Authors: Beverly Swerling
Tags: #Action & Adventure, #General, #Fiction, #Historical
The exquisitely carved Suckáuhock winked in the candlelight. Cormac gathered up the beads and returned them to the deerskin pouch.
“You still hungry?” Quent asked.
“I wouldn’t refuse some food.”
“C’mon, let’s go down to the kitchen and see what we can find.”
Most of the big-house slaves slept on corncob mattresses, tucked in below the roof rafters. They called it the long room, though it wasn’t really a room at all, just half an attic, a space between the house and the sky. Kitchen Hannah’s corncob mattress was downstairs, on the floor in an alcove behind the cooking fireplace, close enough to her domain so she heard the sounds of her larder being rifled. By two peoples, from the sound of it, she thought, men peoples. Not Master John. He wanted something to eat in the middle of the night, he’d wake her up and make her get it for him. Had to be Master Quentin, and Cormac most likely. She’d heard those two down there plenty of times before. Kitchen Hannah knew there wouldn’t be a johnnycake left in her stores come morning, and could be a good part of the honey would be gone as well. She smiled her toothless smile and rolled over and went to sleep.

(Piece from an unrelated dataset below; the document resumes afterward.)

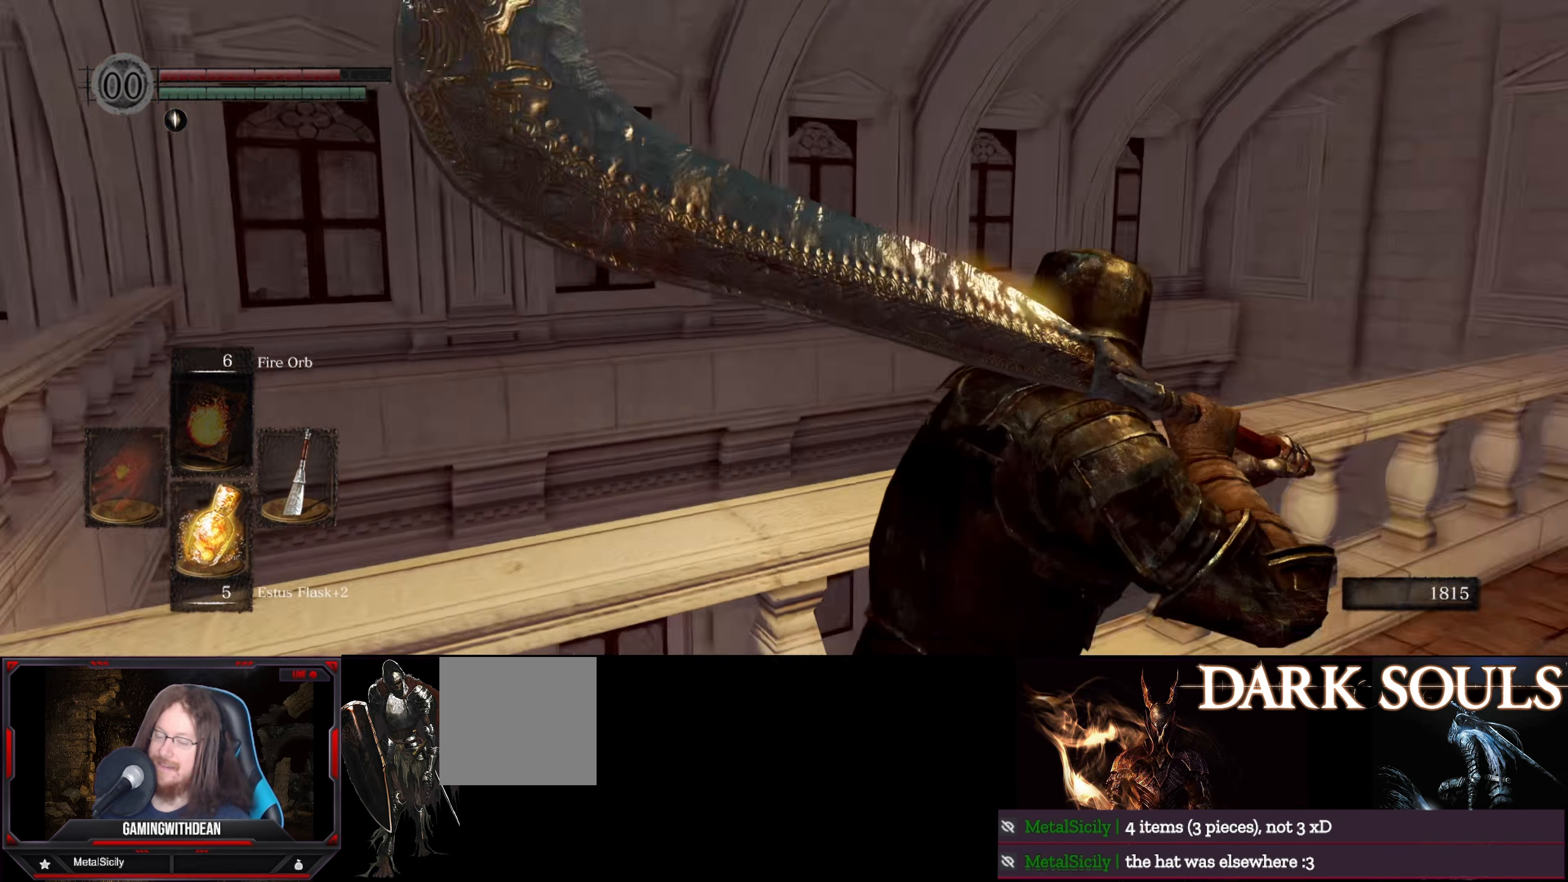
{"buttons": ["B"], "left_stick": "up", "right_stick": "right", "events": [[116, "left_stick", "up"], [150, "right_stick", "center"], [366, "right_stick", "right"], [483, "B", "down"]]}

Normally Cormac had no difficulty sleeping. “Whatever troubles you will await a solution in the sun-coming time,” Bishkek, the wise old one who was manhood father to both he and Quent, had told him. “The time of dark is for rest, to invite the spirits who speak in our dreams. Difficulties are to be fixed when the Great Spirit sends the sun.” It was a notion Cormac held close and tried to honor. It was one of the things that kept the Potawatomi half of him alive here in Shadowbrook where the white half had come to rule. But tonight Bishkek’s wisdom could not soothe him.
He’d been sleeping in this same bed since he first came to this place. It suited him that it was just wide enough for one person, and that his bedroom was a small space under the eaves, a cubby hole next to the attic long room. That first winter, after he’d been at Shadowbrook maybe a month, Miss Lorene had tried to move him to a bigger bedroom across from Quent’s on the second floor. Cormac had refused to go. “You are not a servant in this house,” she had told him. “You do not have to sleep in the attic.” Back then he hadn’t understood why she spoke with so much urgency or looked at him as if she were sorry for many things he had no idea about.
“I want to stay where I am.”
“Prefer,” Miss Lorene had corrected automatically. “It is more gracious to say I prefer to stay where I am.’ And don’t forget to say ’ma’am.’ ”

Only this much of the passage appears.